Two flavors of optimized tuples are provided:
1) For single-field tuple, we provide a PrimitiveFieldTuple, which simply wraps a primitive value (or a string).
2) For multi-field tuples, we provide an implementation that uses a single bytebuffer to hold the data in memory, and deserializes the appropriate field on read. This incurs a bit of a read-time penalty, but I believe it's a good trade-off, since (a) most of the time we only read once, and the allocation costs are much lower than for regular tuples, and (b) the memory overhead is several times lower than for regular tuples, so we'll save on GC.
Microbenchmark results can be found in the javadoc for PrimitiveTuple.
Note that so far I haven't changed any behavior in existing Pig code, other than changing one interface. The next step would be to start using these Tuples when possible.

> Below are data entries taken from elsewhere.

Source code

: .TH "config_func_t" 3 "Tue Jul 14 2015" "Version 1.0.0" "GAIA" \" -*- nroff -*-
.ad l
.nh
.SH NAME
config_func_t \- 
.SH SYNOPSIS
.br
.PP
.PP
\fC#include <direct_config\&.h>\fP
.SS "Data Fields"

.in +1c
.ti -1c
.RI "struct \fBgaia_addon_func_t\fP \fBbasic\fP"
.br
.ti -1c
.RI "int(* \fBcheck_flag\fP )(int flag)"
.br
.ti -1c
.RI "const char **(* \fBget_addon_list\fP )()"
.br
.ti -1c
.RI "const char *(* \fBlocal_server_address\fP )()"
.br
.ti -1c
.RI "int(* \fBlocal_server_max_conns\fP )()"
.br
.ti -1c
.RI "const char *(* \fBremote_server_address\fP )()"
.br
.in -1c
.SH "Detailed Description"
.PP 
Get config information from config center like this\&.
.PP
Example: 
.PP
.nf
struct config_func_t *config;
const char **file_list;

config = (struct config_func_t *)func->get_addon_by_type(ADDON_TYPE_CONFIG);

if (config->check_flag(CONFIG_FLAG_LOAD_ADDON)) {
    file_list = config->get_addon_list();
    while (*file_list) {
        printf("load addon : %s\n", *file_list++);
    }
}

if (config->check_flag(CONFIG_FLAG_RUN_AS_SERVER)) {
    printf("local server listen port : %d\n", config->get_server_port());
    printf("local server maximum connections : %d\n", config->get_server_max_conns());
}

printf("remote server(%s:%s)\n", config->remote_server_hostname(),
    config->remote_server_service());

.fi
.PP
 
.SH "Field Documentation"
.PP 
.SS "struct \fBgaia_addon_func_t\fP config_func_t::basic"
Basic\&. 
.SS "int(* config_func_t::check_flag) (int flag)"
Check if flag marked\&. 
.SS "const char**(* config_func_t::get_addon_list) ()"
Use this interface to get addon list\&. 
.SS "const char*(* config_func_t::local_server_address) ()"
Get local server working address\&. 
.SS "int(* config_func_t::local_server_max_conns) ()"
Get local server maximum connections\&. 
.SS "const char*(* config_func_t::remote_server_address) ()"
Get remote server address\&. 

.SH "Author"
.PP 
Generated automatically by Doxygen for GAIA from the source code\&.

One complication is that since we don't push much metadata around with tuples, we can only deserialize them into standard tuples; so all savings are lost once we hit an MR boundary. Changing this would require a pretty significant refactor, I'd love to hear ideas from folks who worked on BinInterSedes on how to do this.
So far, I've played with using these in some UDFs that generate large bags of tuples, and the difference in both speed and memory use if fairly dramatic.